**WHAT IS NEEDED**
Retype every line of text in the entries below character for character, leaving out the pictures.

(Plotted data images)
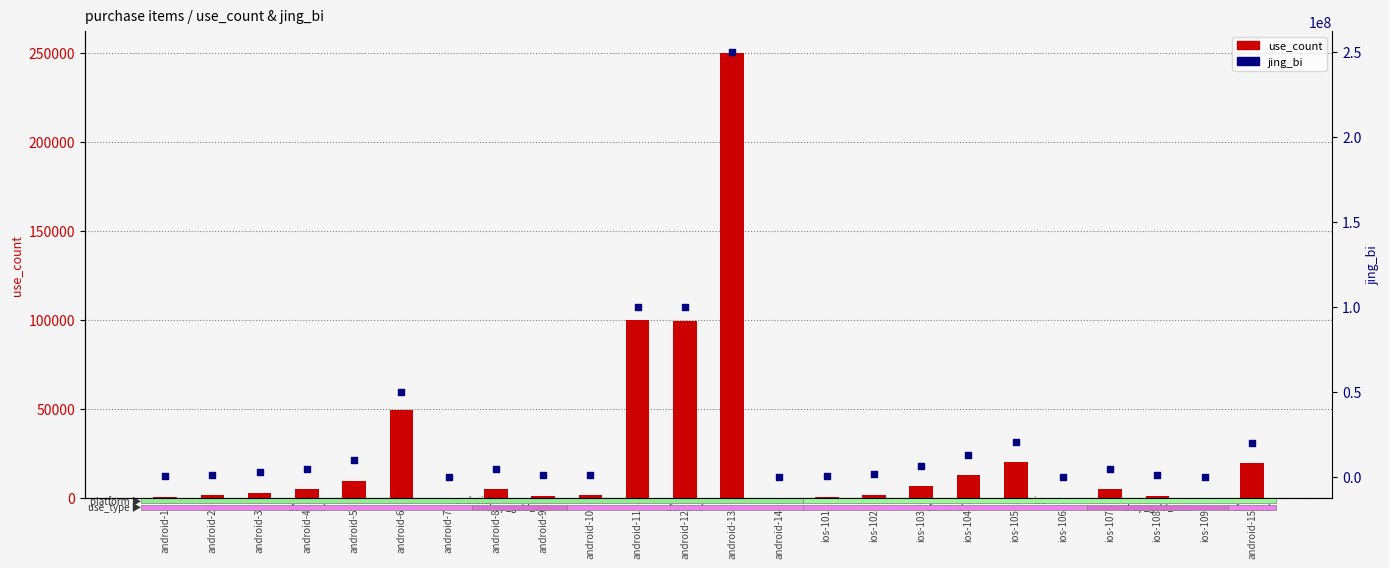

Which series has the largest total across all categories?

jing_bi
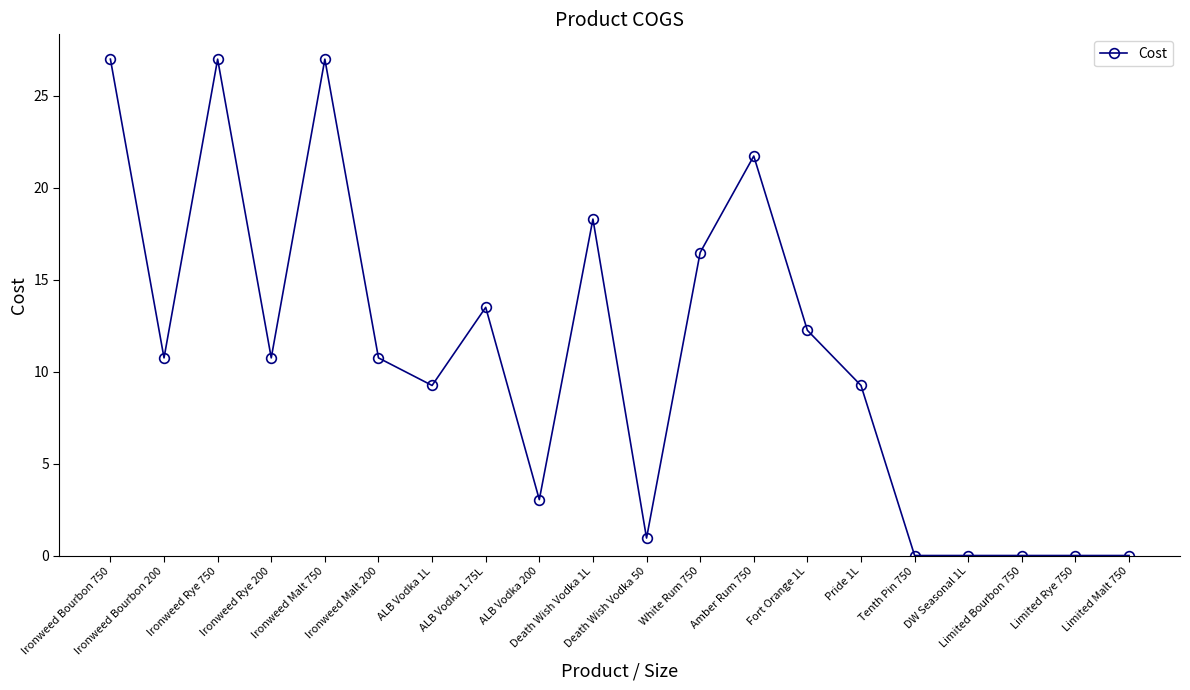

What is the greatest value displayed?

27.0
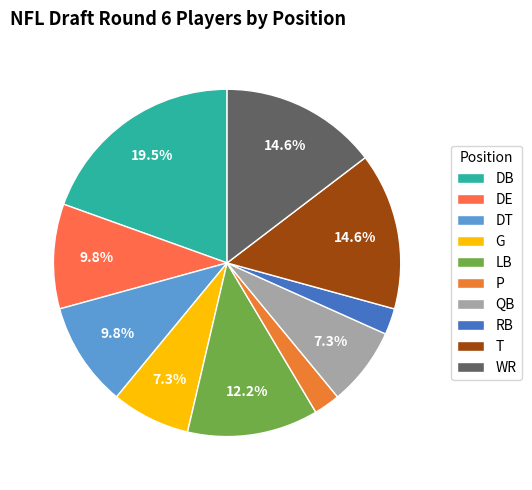

Count the number of slices in the pie.

10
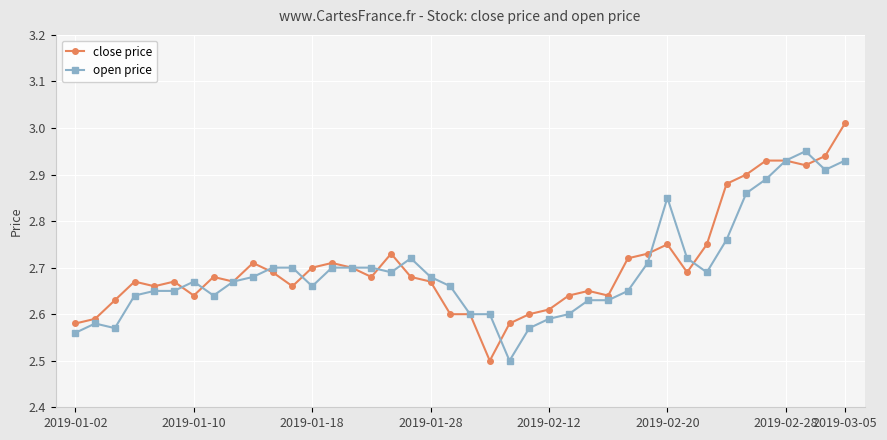

What is the minimum value for open price?

2.5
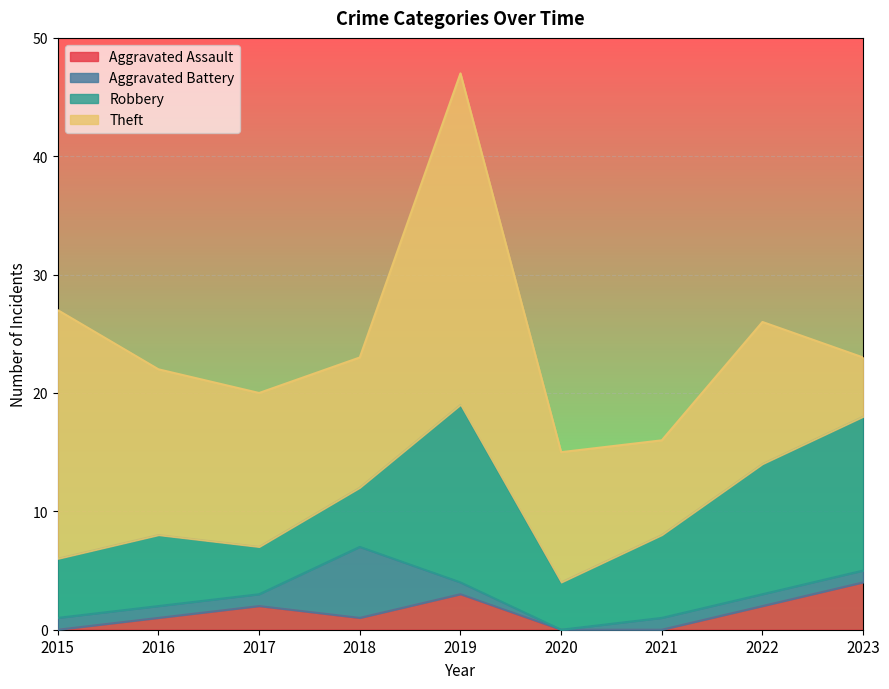

What is the sum of all Aggravated Battery values?

13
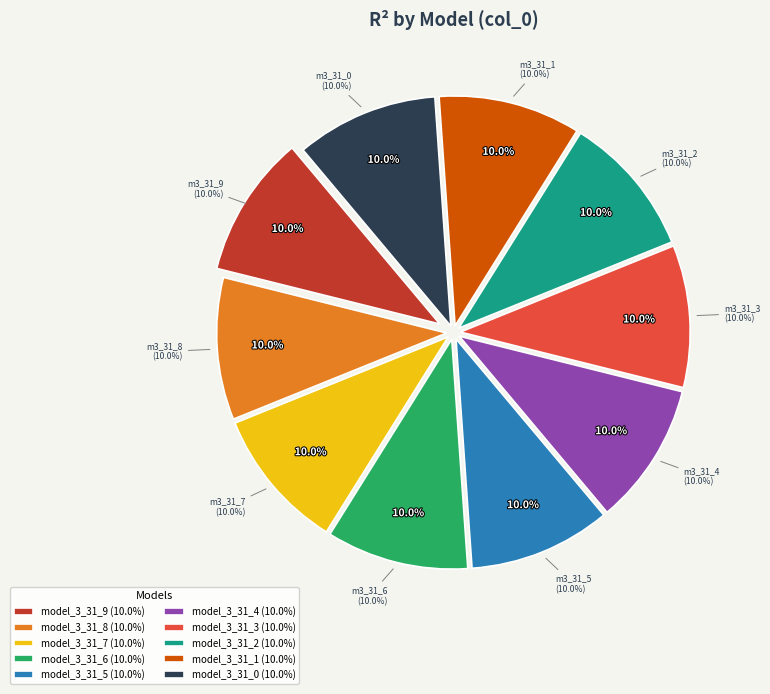

Is the sum of model_3_31_0 and model_3_31_1 greater than half?

No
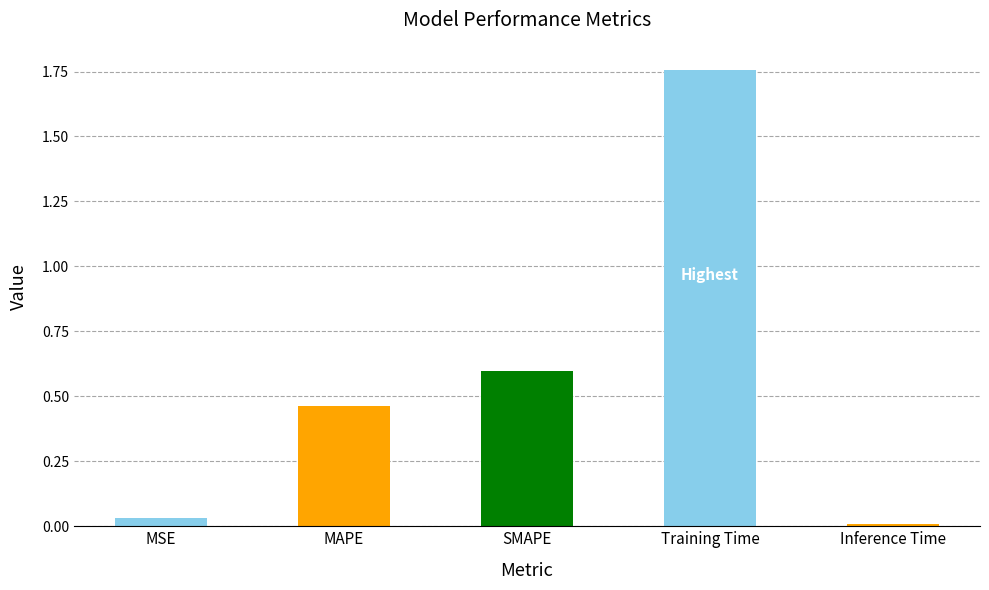

Which has a higher value, Training Time or SMAPE?

Training Time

**SOLVED PROBLEM**
Which series has the largest total across all categories?

jing_bi

What is the greatest value displayed?

27.0

Count the number of slices in the pie.

10

What is the minimum value for open price?

2.5

What is the sum of all Aggravated Battery values?

13

Is the sum of model_3_31_0 and model_3_31_1 greater than half?

No

Which has a higher value, Training Time or SMAPE?

Training Time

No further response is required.